### TEXT SHOWN

'''

SIOUX FALLS S.D. (KELO) — The South Dakota Department of Tourism shared what it is expecting to see this year from trends it is seeing locally and around the world.

According to a report from the South Dakota Department of Tourism, in 2024 South Dakota saw 14.9 million visitors (a 1.4% overall increase) with visitor spending at $5.09 billion (a 2.8% overall increase). Tourism also supports 58,824 jobs, and $2.2 billion in household income generated for South Dakotans, and $399 million generated in state and local tax revenue.

Secretary of the South Dakota Department of Tourism Jim Hagen said that its data usually lags by about 45 to 60 days in terms of seeing data for visitor spending and visitation, but he spoke on some trends the state is seeing so far this year.

“American travelers are telling us that their financial wellness has improved, with about 33% feeling better off now compared to a year ago,” Hagen said. “Sixty percent are saying that they’re prioritizing travel this year and we have about 92% of American travelers, already have existing trip plans.”

He added that most Americans are spending more on their vacations this year, with the average being around $5,000 which is up from previous years where it was $3,800.

Another topic was President Donald Trump’s recent tariffs on both Mexico and Canada and if South Dakota has seen an impact on its tourism industry as a result. Hagen said while it’s still too early to give a concrete answer on the topic, they are being very aggressive in continuing to foster and nurture their relationships with out-of-country tour operators and consumers.

“What we’re hearing in state right now is in surveying a lot of our partners, as of now they haven’t seen much of a negative impact,” Hagan said. “We have great relationships with Canadian tour operators and we’ll continue to nurture those relationships.”

'''

### RECORDS SUPPLIED
'''

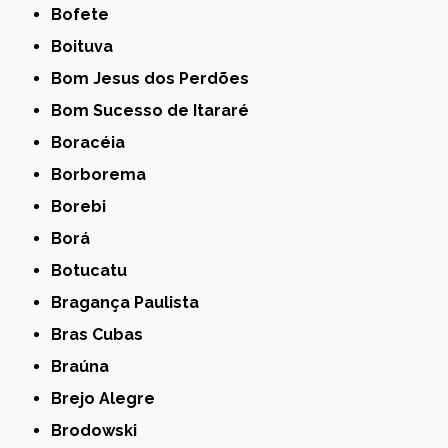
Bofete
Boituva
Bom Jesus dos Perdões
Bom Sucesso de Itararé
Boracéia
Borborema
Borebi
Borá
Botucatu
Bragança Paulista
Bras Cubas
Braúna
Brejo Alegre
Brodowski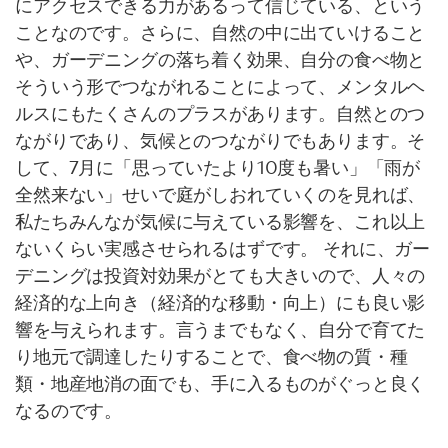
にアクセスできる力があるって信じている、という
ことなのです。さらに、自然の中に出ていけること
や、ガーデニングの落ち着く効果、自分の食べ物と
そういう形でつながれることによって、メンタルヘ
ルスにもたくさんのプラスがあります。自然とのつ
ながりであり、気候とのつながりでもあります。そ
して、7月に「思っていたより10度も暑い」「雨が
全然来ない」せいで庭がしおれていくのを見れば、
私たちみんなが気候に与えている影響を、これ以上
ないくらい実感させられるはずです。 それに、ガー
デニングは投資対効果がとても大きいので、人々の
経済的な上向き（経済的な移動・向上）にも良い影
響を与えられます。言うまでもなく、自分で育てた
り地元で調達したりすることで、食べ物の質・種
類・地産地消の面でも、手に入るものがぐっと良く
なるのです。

'''

### ASSIGNMENT A
List every dollar amount that appears in the South Dakota tourism article, not in the entries.
### ASSIGNMENT B
Please extract everything from "According to a" down to "local tax revenue." in the South Dakota tourism article, word for word.
### ASSIGNMENT C
Extend the South Dakota tourism article past its final paragraph with a few more paragraphs in the same news style.

### RESPONSE BOX A
$5.09 billion
$2.2 billion
$399 million
$5,000
$3,800

### RESPONSE BOX B
According to a report from the South Dakota Department of Tourism, in 2024 South Dakota saw 14.9 million visitors (a 1.4% overall increase) with visitor spending at $5.09 billion (a 2.8% overall increase). Tourism also supports 58,824 jobs, and $2.2 billion in household income generated for South Dakotans, and $399 million generated in state and local tax revenue.

### RESPONSE BOX C
He added that, as of now, SD Tourism is looking at the US Travel Association and Brand USA for more information on the topic. Hagen added that the US Travel Association is conducting a survey involving Canadian travelers.

Hagen said while international tourism doesn’t make up a huge percentage, there’s no question that international visitation is important.

“So post-COVID, I would say we’re, as a country, we’re probably about 85% back, to pre-pandemic levels of visitation, maybe a little bit higher than that, I expect to cover that gap within the next two years,” said Hagen.

Hagen added that the department typically focus on markets in the United Kingdom, Germany, France, Italy, Australia and New Zealand, adding that it’s starting to see numbers in those areas pick back up again.

Hagen said while there could be challenges, the department is focused on thinking long-term.

“So even though we may be having some hiccups right now or some potential hiccups, we’ve got to be thinking several years down the road and planting those seeds today, Hagen said. “We want to let them know when they’re ready to travel to South Dakota or to America, we’re more than happy to welcome them and we’ll be excited to see them.”

Hagen said that tourism is the state’s second-largest industry and is important to both travel hubs and more rural areas

“Tourism benefits counties and cities of all sizes, so we look at the amount of money that tourism is generating for state sales tax, which is nearing 16%,” Hagen said. “Those tax revenues are impacting at the state level, at the local level they’re helping to fund things like first responders and fire and infrastructure infrastructure needs that we have here in the state.”